HCPCS code G9264 describes the documentation of a patient receiving maintenance hemodialysis for greater than or equal to 90 days with a catheter for documented reasons. This code is used to indicate that the patient has been undergoing hemodialysis treatment for an extended period of time and has been using a catheter for access.

1. What is HCPCS G9264?

HCPCS code G9264 is a specific code used in medical coding to identify and document the provision of maintenance hemodialysis for a patient who has been receiving treatment for 90 days or more and is using a catheter for access. This code is used to accurately represent the specific circumstances of the patient’s treatment and is important for proper billing and reimbursement.

2. Official Description

The official description of HCPCS code G9264 is “Documentation of patient receiving maintenance hemodialysis for greater than or equal to 90 days with a catheter for documented reasons (e.g., other medical reasons, patient declined arteriovenous fistula (avf)/arteriovenous graft (avg), other patient reasons)”. The short description of this code is “Doc rsn hemod w/cath >=90d”. These descriptions provide a clear understanding of the purpose and usage of this code.

3. Procedure

  1. The healthcare provider should ensure that the patient has been receiving maintenance hemodialysis treatment for a minimum of 90 days.
  2. The provider should document the reasons for the patient’s use of a catheter for hemodialysis access. This may include other medical reasons, the patient’s refusal or inability to undergo arteriovenous fistula (avf) or arteriovenous graft (avg) placement, or other patient-specific reasons.
  3. The documentation should clearly indicate that the patient has been receiving ongoing hemodialysis treatment and has been using a catheter for access for the specified duration.
  4. All relevant information, including the patient’s medical history, any complications or issues related to the catheter, and any changes in the treatment plan, should be accurately documented.

4. When to use HCPCS code G9264

HCPCS code G9264 should be used when documenting a patient who has been receiving maintenance hemodialysis treatment for 90 days or more and is using a catheter for access. It is important to use this code when the specific circumstances described in the official description are met. This code should not be used for patients who have not met the minimum duration requirement or for patients who are not using a catheter for access.

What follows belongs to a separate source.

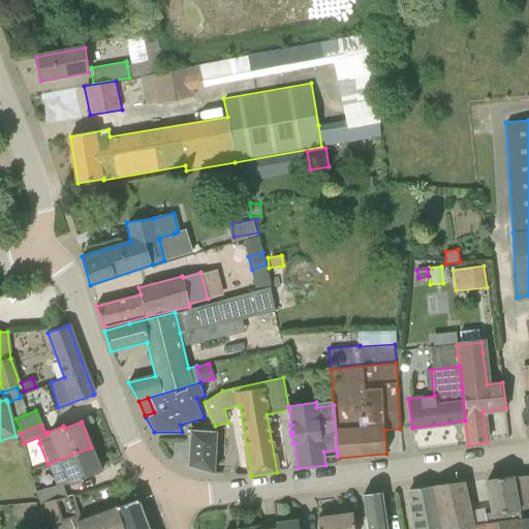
[(190,429),(188,466),(214,473),(216,430),(190,429)]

5. Billing Guidelines and Documentation Requirements

When billing for HCPCS code G9264, healthcare providers should ensure that all necessary documentation is in place to support the use of this code. This may include:

  • Medical records indicating the patient’s ongoing maintenance hemodialysis treatment for 90 days or more
  • Documentation of the reasons for the patient’s use of a catheter for hemodialysis access
  • Any relevant diagnostic tests or imaging studies
  • Documentation of any complications or issues related to the catheter

By providing comprehensive and accurate documentation, healthcare providers can ensure proper billing and reimbursement for the services rendered.

6. Historical Information and Code Maintenance

HCPCS code G9264 was added to the Healthcare Common Procedure Coding System on January 1, 2014. It has an effective date of January 1, 2021. As of December 31, 2020, this code has been terminated. The termination of a code means that it is no longer valid for use in medical coding and billing.

7. Medicare and Insurance Coverage

Medicare and other insurance providers may have specific coverage guidelines and policies regarding HCPCS code G9264. It is important for healthcare providers to familiarize themselves with these guidelines to ensure proper reimbursement. The pricing indicator code for this code is 00, which indicates that the service is not separately priced by Part B. The multiple pricing indicator code is 9, which means that the code is not applicable for separate pricing by Part B or the value is not established.

8. Examples

Here are some examples of when HCPCS code G9264 should be billed:

  1. A patient has been receiving maintenance hemodialysis treatment for 120 days and is using a catheter for access due to other medical reasons.
  2. A patient has been undergoing hemodialysis for 100 days and has declined arteriovenous fistula (avf) or arteriovenous graft (avg) placement, opting to continue using a catheter for access.
  3. A patient has been receiving maintenance hemodialysis treatment for 90 days and is using a catheter for access due to personal reasons.
  4. A patient has been undergoing hemodialysis for 150 days and is using a catheter for access due to complications with previous arteriovenous fistula (avf) placement.
  5. A patient has been receiving maintenance hemodialysis treatment for 180 days and is using a catheter for access due to other documented reasons.